P(Y) code sucked because aside from needing to sync to P(C) first, they fed in the encryption stream at a varying, yet slow enough rate that you essentially got dozens of "known plaintext" packets reporting the same position using the same code. So if you could sync up to the W feed rate, even if you couldn't figure out what it said, you could get a better position after gathering enough data. Then again, for something like a cruise missile while in flight, taking 15 minutes while stationary isn't really all that useful.
The whole design of GPS is an interesting window into tradeoffs between accuracy and time as seen in the 70s. Given enough time you can always average something stationary to ridiculous precision. However the whole thing was designed so strategic weapons in motion couldn't average enough measurements in time to be useful at a strategic weapon level unless you had the .mil keys...
The wikipedia article is kinda interesting.
I currently/used to do stuff in the ham radio microwave bands kinda bracketing the GPS signal, one of those "infinite spare time" projects to program a FPGA to decode my own GPS. Why? Because I can. Right up there with making my own ADS-B receiver which is actually a lot easier on the digital side and about the same level of difficulty on the RF side, more or less.
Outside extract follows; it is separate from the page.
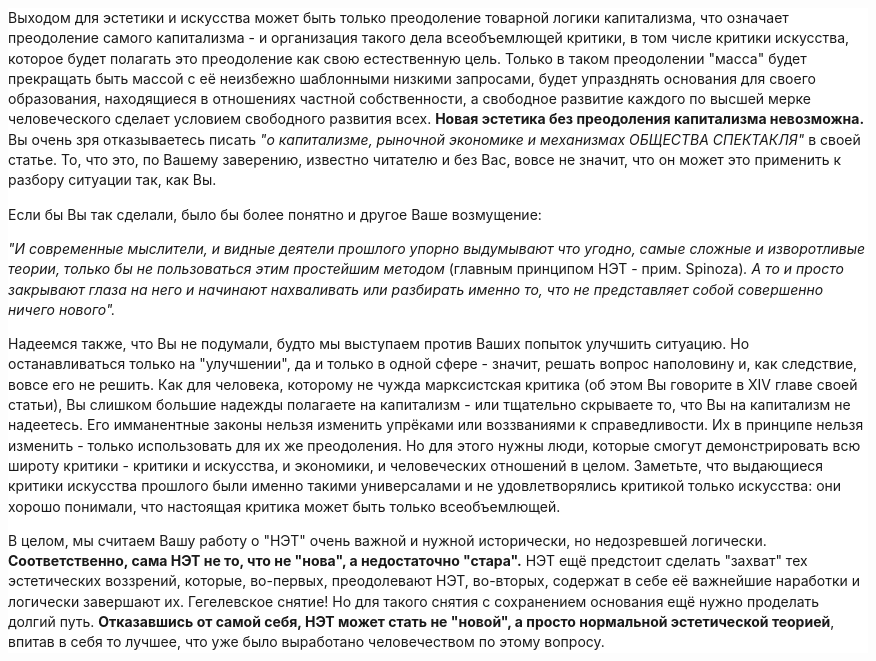 Выходом для эстетики и искусства может быть только преодоление товарной логики капитализма, что означает преодоление самого капитализма - и организация такого дела всеобъемлющей критики, в том числе критики искусства, которое будет полагать это преодоление как свою естественную цель. Только в таком преодолении "масса" будет прекращать быть массой с её неизбежно шаблонными низкими запросами, будет упразднять основания для своего образования, находящиеся в отношениях частной собственности, а свободное развитие каждого по высшей мерке человеческого сделает условием свободного развития всех. **Новая эстетика без преодоления капитализма невозможна.** Вы очень зря отказываетесь писать *"о капитализме, рыночной экономике и механизмах ОБЩЕСТВА СПЕКТАКЛЯ"* в своей статье. То, что это, по Вашему заверению, известно читателю и без Вас, вовсе не значит, что он может это применить к разбору ситуации так, как Вы.

Если бы Вы так сделали, было бы более понятно и другое Ваше возмущение:

*"И современные мыслители, и видные деятели прошлого упорно выдумывают что угодно, самые сложные и изворотливые теории, только бы не пользоваться этим простейшим методом* (главным принципом НЭТ - прим. Spinoza)*. А то и просто закрывают глаза на него и начинают нахваливать или разбирать именно то, что не представляет собой совершенно ничего нового".*

Надеемся также, что Вы не подумали, будто мы выступаем против Ваших попыток улучшить ситуацию. Но останавливаться только на "улучшении", да и только в одной сфере - значит, решать вопрос наполовину и, как следствие, вовсе его не решить. Как для человека, которому не чужда марксистская критика (об этом Вы говорите в XIV главе своей статьи), Вы слишком большие надежды полагаете на капитализм - или тщательно скрываете то, что Вы на капитализм не надеетесь. Его имманентные законы нельзя изменить упрёками или воззваниями к справедливости. Их в принципе нельзя изменить - только использовать для их же преодоления. Но для этого нужны люди, которые смогут демонстрировать всю широту критики - критики и искусства, и экономики, и человеческих отношений в целом. Заметьте, что выдающиеся критики искусства прошлого были именно такими универсалами и не удовлетворялись критикой только искусства: они хорошо понимали, что настоящая критика может быть только всеобъемлющей.

В целом, мы считаем Вашу работу о "НЭТ" очень важной и нужной исторически, но недозревшей логически. **Соответственно, сама НЭТ не то, что не "нова", а недостаточно "стара".** НЭТ ещё предстоит сделать "захват" тех эстетических воззрений, которые, во-первых, преодолевают НЭТ, во-вторых, содержат в себе её важнейшие наработки и логически завершают их. Гегелевское снятие! Но для такого снятия с сохранением основания ещё нужно проделать долгий путь. **Отказавшись от самой себя, НЭТ может стать не "новой", а просто нормальной эстетической теорией**, впитав в себя то лучшее, что уже было выработано человечеством по этому вопросу.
I imagine it'd be a whole lot easier if you already have gear to receive and sample the RF side, but still an interesting challenge.
Don't forget to implement CoCom restrictions :)
https://github.com/jevinskie/jevps/blob/master/ca.py
Edit: I think I remember the issue. I started out thinking I just had to create a signal at 1.023 MHz, easy to do with an FPGA right? But then I realized that I would need to generate a much higher frequency signal so I could phase shift the different satellite's CA codes before adding them together. Am I correct in my thinking?
You'd be surprised how many people think GPS is a bidirectional protocol like DME/TACAN or an aircraft radar transponder. Its actually a heck of a lot more like the old fashioned TRANSIT sats or VOR or LORAN or OMEGA, with a thin smear of spread spectrum on top to reduce the impact of simplistic jamming and it sends more metadata on top of the nav data than pretty much anything ever invented.
The way GPS works is pretty much like LORAN (well, maybe more like OMEGA) but with embedded metadata. So you've got 40 satellites who know exactly where they are and exactly what time it is and exactly what frequency is the center of their spread spectrum spread, and they're more than glad to tell you all about it. All 40 of them. Maybe you can see a dozen of them at a time?
Anyway you sync up to the SS signal and that gives you a local offset for your clock and your local oscillator and you know the exact orbital position pertaining to that delta-t (aka distance) and delta-f (aka doppler velocity). Now average together a zillion satellites and solve a least squares puzzle for the most likely location for you. Which also feeds out an internal error correction signal for your internal osc and real time clock.
All the .mil signal does is squirt out a slightly more accurate encrypted signal so you need the same key all the satellites use and the key changes rather often.